**What you have to do:** Look through the material below, count the lines containing the word "size", and state only the count.

**Available data:**
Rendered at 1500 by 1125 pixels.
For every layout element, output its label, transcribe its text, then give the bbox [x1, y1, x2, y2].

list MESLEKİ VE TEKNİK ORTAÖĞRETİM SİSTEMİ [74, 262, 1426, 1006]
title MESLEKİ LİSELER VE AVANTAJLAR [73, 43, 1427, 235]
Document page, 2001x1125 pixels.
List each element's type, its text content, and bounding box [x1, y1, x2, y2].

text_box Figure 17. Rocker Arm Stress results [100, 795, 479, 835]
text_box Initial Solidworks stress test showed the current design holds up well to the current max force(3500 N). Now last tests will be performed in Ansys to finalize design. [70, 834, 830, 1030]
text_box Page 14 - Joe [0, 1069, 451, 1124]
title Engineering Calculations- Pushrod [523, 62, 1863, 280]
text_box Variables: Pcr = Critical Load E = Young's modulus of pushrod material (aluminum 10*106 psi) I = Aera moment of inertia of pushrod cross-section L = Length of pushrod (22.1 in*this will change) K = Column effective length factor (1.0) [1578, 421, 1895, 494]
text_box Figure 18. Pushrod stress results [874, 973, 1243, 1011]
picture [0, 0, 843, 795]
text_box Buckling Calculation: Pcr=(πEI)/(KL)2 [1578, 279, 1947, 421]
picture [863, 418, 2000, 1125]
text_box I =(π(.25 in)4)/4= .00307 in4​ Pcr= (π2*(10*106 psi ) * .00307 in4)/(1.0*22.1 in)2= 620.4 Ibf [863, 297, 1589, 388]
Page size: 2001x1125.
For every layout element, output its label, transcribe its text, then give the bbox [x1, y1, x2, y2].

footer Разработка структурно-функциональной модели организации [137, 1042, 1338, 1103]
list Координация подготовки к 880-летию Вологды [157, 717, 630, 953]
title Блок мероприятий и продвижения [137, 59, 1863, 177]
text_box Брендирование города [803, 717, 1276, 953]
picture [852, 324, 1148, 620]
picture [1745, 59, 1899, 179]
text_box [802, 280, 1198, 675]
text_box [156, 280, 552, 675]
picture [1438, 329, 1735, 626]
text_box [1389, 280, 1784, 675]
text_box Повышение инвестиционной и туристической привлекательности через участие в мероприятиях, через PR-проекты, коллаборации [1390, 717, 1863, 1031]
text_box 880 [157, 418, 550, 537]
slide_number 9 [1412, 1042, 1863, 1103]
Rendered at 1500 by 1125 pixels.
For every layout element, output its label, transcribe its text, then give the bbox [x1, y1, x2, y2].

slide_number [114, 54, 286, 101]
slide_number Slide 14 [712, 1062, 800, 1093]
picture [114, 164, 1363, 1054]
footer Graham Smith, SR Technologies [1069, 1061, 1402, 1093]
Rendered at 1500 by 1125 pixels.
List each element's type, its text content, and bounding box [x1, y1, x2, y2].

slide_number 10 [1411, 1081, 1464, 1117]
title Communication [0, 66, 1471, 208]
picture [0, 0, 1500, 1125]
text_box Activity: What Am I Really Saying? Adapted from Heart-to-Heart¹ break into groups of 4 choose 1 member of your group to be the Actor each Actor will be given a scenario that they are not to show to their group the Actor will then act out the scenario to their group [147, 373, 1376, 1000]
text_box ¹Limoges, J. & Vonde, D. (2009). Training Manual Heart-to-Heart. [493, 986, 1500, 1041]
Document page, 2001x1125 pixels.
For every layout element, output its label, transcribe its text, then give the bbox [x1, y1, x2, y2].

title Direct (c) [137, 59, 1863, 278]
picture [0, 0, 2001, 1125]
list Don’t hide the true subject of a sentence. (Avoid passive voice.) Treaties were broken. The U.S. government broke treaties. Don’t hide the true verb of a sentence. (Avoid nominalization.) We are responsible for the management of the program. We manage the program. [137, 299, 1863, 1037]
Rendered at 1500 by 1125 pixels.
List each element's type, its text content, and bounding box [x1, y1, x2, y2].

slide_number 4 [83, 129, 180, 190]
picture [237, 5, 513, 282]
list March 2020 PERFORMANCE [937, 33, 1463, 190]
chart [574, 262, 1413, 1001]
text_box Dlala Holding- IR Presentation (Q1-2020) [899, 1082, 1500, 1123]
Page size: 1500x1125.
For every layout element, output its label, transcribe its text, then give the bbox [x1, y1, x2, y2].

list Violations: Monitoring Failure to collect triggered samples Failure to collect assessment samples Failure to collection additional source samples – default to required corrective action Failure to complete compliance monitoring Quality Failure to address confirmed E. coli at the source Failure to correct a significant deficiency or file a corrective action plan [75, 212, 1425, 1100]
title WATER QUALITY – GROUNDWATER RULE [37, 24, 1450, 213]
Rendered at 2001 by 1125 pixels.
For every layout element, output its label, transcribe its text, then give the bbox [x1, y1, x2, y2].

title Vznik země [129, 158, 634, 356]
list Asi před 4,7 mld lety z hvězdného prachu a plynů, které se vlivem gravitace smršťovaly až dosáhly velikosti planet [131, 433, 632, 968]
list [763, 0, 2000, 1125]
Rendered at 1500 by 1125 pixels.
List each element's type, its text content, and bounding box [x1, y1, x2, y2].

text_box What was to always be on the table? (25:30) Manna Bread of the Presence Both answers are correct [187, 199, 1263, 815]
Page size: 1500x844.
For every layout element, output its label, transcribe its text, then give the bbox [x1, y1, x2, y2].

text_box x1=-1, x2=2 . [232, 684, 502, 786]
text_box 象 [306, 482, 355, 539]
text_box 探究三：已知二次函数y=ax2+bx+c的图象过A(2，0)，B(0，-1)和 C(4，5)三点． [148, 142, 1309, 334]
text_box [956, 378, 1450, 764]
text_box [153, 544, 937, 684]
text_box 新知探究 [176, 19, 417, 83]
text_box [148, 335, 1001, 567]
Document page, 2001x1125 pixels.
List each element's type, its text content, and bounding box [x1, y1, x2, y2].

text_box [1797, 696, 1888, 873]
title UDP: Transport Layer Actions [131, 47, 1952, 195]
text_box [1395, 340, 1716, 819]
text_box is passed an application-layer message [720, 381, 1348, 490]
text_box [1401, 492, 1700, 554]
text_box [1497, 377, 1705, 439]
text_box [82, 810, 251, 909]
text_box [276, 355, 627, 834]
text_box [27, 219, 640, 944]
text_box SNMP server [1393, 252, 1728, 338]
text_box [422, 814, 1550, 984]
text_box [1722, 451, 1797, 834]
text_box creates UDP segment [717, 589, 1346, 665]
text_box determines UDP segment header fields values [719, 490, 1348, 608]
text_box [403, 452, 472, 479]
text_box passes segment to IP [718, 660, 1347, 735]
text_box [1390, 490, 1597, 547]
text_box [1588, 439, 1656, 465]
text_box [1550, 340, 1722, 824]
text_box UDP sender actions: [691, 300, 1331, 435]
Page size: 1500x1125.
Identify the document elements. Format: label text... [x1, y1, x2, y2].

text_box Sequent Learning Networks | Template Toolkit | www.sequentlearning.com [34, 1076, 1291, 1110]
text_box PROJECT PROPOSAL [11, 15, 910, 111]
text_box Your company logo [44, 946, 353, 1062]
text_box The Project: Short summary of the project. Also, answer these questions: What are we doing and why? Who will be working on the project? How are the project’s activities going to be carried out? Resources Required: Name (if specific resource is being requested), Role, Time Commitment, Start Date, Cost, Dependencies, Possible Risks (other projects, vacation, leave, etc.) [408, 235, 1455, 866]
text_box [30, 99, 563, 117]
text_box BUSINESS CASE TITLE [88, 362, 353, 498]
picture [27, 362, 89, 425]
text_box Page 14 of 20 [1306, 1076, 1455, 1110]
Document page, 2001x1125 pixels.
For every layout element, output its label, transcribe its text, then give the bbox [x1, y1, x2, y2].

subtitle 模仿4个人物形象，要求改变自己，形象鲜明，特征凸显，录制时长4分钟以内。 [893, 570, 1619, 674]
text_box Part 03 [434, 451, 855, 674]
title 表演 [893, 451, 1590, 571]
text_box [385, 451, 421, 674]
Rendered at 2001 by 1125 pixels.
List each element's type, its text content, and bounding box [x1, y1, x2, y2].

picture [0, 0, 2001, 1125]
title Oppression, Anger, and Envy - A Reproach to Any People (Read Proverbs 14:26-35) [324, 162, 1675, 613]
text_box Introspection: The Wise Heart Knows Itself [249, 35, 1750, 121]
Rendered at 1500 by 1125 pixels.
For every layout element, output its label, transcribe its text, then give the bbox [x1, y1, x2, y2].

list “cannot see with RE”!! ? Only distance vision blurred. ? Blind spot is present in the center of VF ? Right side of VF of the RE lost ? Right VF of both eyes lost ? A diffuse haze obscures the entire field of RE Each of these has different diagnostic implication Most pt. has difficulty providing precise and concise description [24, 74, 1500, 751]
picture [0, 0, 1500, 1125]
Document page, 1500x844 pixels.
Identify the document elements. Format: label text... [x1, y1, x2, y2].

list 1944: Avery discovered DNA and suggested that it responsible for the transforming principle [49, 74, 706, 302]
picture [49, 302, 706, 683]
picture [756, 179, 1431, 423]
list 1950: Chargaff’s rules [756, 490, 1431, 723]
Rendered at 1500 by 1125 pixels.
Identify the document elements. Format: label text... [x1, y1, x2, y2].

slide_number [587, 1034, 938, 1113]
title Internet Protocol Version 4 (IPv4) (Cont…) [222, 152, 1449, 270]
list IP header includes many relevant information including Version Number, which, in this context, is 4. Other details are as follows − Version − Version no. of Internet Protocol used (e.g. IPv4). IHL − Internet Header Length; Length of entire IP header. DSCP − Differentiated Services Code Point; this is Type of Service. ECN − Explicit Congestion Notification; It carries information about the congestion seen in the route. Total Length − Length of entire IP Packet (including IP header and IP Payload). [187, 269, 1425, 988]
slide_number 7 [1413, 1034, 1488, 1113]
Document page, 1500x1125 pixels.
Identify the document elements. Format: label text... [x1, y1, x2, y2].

**Your response:** 4